10:55 AM -- The snake is coming out of the shadows: Hacker RSnake, who founded ha.ckers.org, sla.ckers.org, and is a blogger for Dark Reading, has started his own boutique security consultancy. RSnake -- a.k.a. Robert Hansen -- is now heading up SecTheory, which will work with mid-sized companies (100-1,000 employees) that are under the same regulatory pressures as the big guys but don't have the staff or funding for the proper security expertise.
"As PCI becomes a bigger deal, strong security people are going to be harder and harder to find," says RSnake, whose day job for the past year was director of product management for a real-estate company, a Website job that had nothing to do with security.
RSnake has consulted on the side for a number of large enterprises in the past, and he plans to continue sharing as much of his experience as he can on his hacker sites. But he warns that he can no longer be considered unbiased now that he's back in the security industry game.
As for the new consulting firm, RSnake says he doesn't plan to invent new tools or treat their clients "like an assembly line." "Every company has unique challenges and needs, and I want our company to get to know them and work with them instead of just giving them a templated report."
He says he'll do whatever they need, whether it's help with their architecture, writing requirements documents, strategic planning, vulnerability assessments, whatever. "I don't want to be a shop that becomes too specialized or too bogged down in what we can and can't do," he says. And if there's something his firm can't do, he says they'll find one who can.
What about ha.ckers and sla.ckers? No worries, RSnake says. He'll continue with his work and posts on ha.ckers and sla.ckers "for the foreseeable future," he says. "It's a great way to stay in touch with the security world."

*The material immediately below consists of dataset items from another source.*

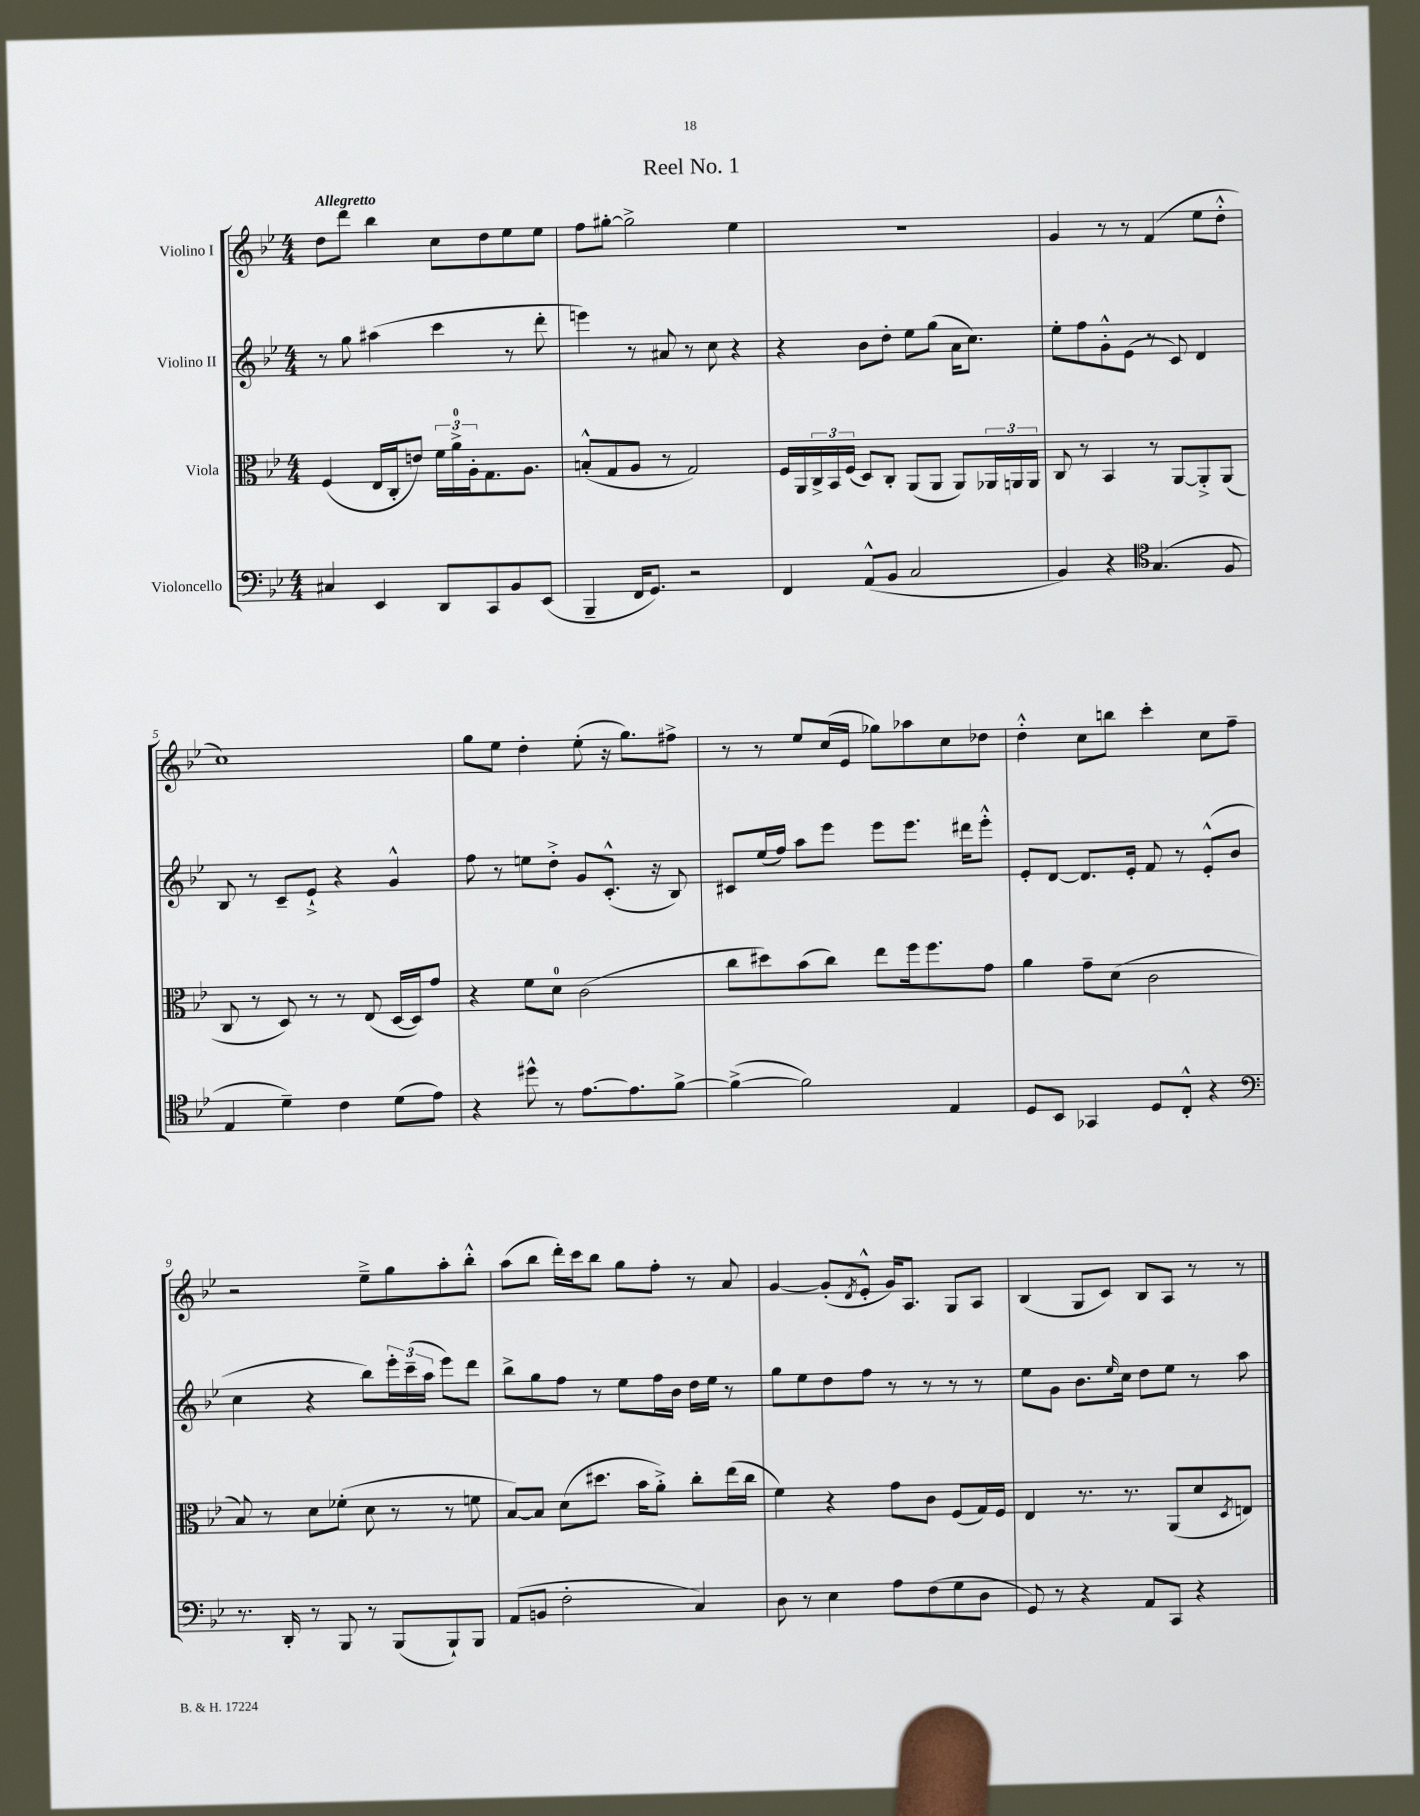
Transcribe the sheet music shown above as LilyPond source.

\header { title = "Reel No. 1" }
<<
\new StaffGroup <<
\new Staff = "s0" \with { instrumentName = "Violino I" } {
    \clef treble \key bes \major \numericTimeSignature \time 4/4 \tempo "Allegretto"
    d''8 d'''8 bes''4 c''8 d''8 ees''8 ees''8 |
    f''8 gis''8~-. gis''2-> ees''4 |
    r1 |
    g'4 r8 r8 f'4( ees''8 d''8-.-^ |
    c''1) |
    g''8 ees''8 d''4-. ees''8-.( r16 g''8.) fis''8-> |
    r8 r8 ees''8 c''16( ees'16 ges''8) aes''8 c''8 des''8 |
    d''4-.-^ c''8 b''8 c'''4-. c''8 f''8-- |
    r2 ees''8---> g''8 a''8-. bes''8-.-^ |
    a''8( bes''8 d'''16-.) c'''16 bes''8 g''8 f''8-. r8 a'8 |
    g'4~ g'8-.( \acciaccatura { d'8 } ees'8-.-^ g'16) a8. g8 a8 |
    bes4( g8 c'8) bes8 a8 r8 r8 \bar "|." |
}
\new Staff = "s1" \with { instrumentName = "Violino II" } {
    \clef treble \key bes \major \numericTimeSignature \time 4/4
    r8 g''8 ais''4( c'''4 r8 d'''8-. |
    e'''4) r8 ais'8 r8 c''8 r4 |
    r4 bes'8 d''8-. ees''8 g''8( a'16 c''8.) |
    ees''8-. f''8 g'8-.-^ ees'8( r8 c'8) d'4 |
    bes8 r8 c'8-- ees'8-!-> r4 g'4-^ |
    f''8 r8 e''8 d''8-.-> g'8 c'8.-.-^( r16 bes8) |
    cis'8 ees''16( f''16) a''8 ees'''8 ees'''8 ees'''8. dis'''16 ees'''8-.-^ |
    ees'8-. d'8~ d'8. ees'16-. f'8 r8 ees'8-.-^( bes'8 |
    c''4 r4 bes''8) \tuplet 3/2 { ees'''16-. c'''16--( a''16 } ees'''8) d'''8 |
    bes''8-> g''8 f''8 r8 ees''8 f''16 bes'16 d''16 ees''16 r8 |
    g''8 ees''8 d''8 f''8 r8 r8 r8 r8 |
    ees''8 g'8 bes'8. \grace { ees''16 } c''16 d''8 ees''8 r8 a''8 \bar "|." |
}
\new Staff = "s2" \with { instrumentName = "Viola" } {
    \clef alto \key bes \major \numericTimeSignature \time 4/4
    f4( ees16 c16-. e'8) \tuplet 3/2 { f'16 a'16-0-> a16-. } g8. a8. |
    b8-.-^( g8 a8 r8 g2) |
    f16 a,16 \tuplet 3/2 { c16-> bes,16 f16( } d8) c8-. a,8( a,8 a,8) \tuplet 3/2 { aes,16 a,16 a,16 } |
    c8 r8 bes,4 r8 a,8~ a,8-.-> a,8( |
    c8 r8 d8) r8 r8 ees8( d16~ d16) g'8 |
    r4 f'8 d'8-0 c'2( |
    c''8 dis''8) bes'8( c''8) ees''8 f''16 f''8. g'8 |
    a'4 g'8-- d'8( c'2 |
    bes8) r8 d'8 fes'8-.( d'8 r8 r8 f'8 |
    bes8~) bes8 d'8( dis''8. bes'16 a'8-.->) c''8-. ees''16( c''16 |
    f'4) r4 g'8 c'8 f8( g16) f16 |
    ees4 r8. r8. a,8( d'8 \acciaccatura { d8 } e8) \bar "|." |
}
\new Staff = "s3" \with { instrumentName = "Violoncello" } {
    \clef bass \key bes \major \numericTimeSignature \time 4/4
    cis4 ees,4 d,8 c,8 bes,8 ees,8( |
    bes,,4-- f,16 g,8.) r2 |
    f,4 a,8-^( bes,8 c2 |
    bes,4) r4 \clef tenor g4.( f8 |
    ees4 d'4--) c'4 d'8( ees'8) |
    r4 dis''8-^ r8 ees'8.~ ees'8. f'8~-> |
    f'4~->( f'2) ees4 |
    d8 bes,8 ges,4 d8 c8-.-^ r4 |
    \clef bass r8. d,16-. r8 bes,,8 r8 bes,,8( bes,,8-!) bes,,8 |
    a,8( b,8 f2-. c4) |
    d8 r8 ees4 a8 f8( g8 d8 |
    g,8) r8 r4 a,8 c,8 r4 \bar "|." |
}
>>
>>
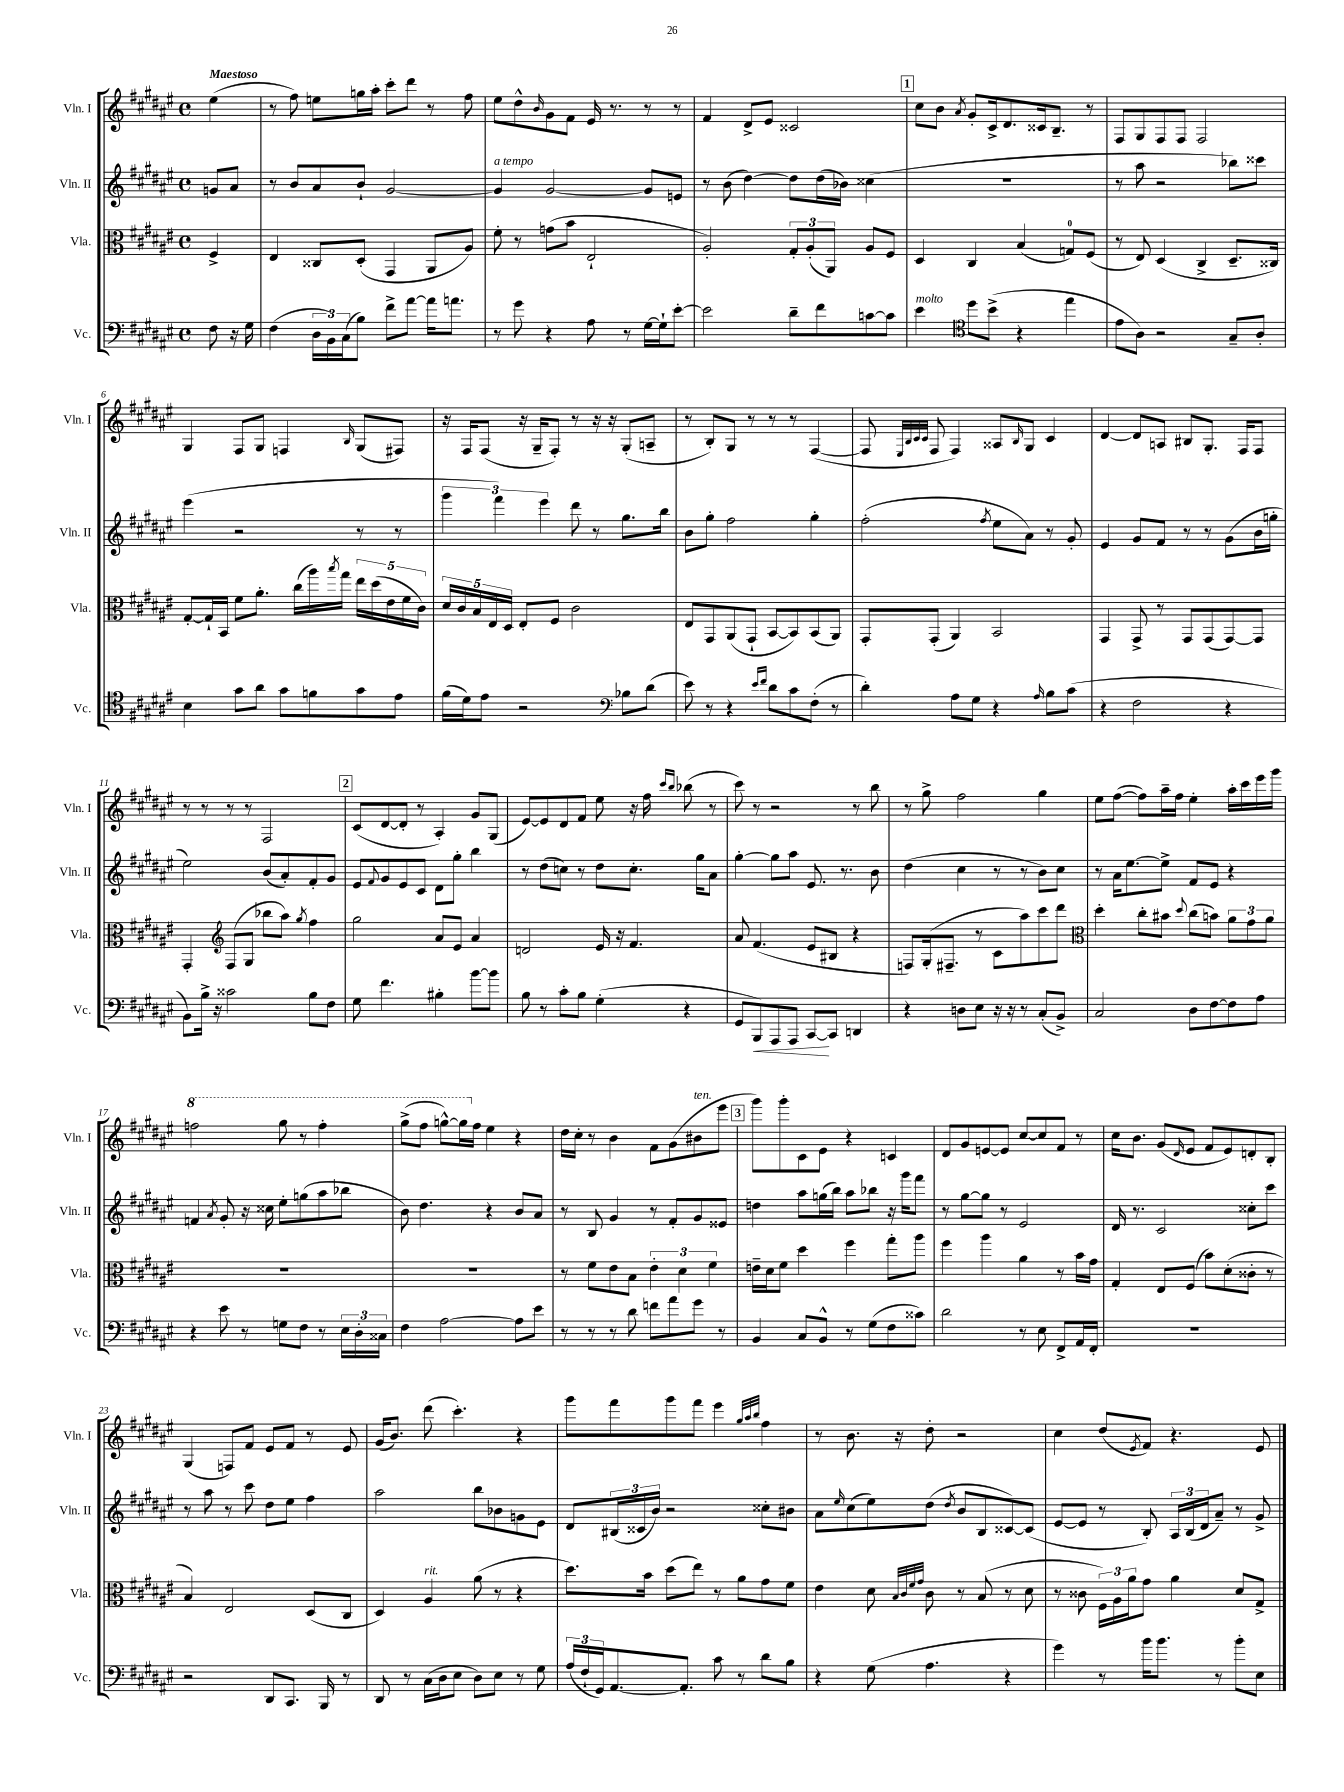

RSnake in the past has served in advisory roles for security startups and doesn't plan to discontinue his work there, either. (He'll still blog for Dark Reading, too).
"The reason I felt it necessary to come out of the shadows at all is that I felt it was unfair to keep that information from my readership," he says. "My readers had the right to know where their information was coming from. It may shape people's opinions of me or the site, but it would have been unfair to hide the fact that I had moved back into security."
He admits stepping out from behind his RSnake identity and mystique was a little scary, and risky. But he has no regrets: "I was a little worried about coming out of the shadows, as it were, but if you add up the good and the bad, I'm really just happy to be back in the security world -- it's where I belong."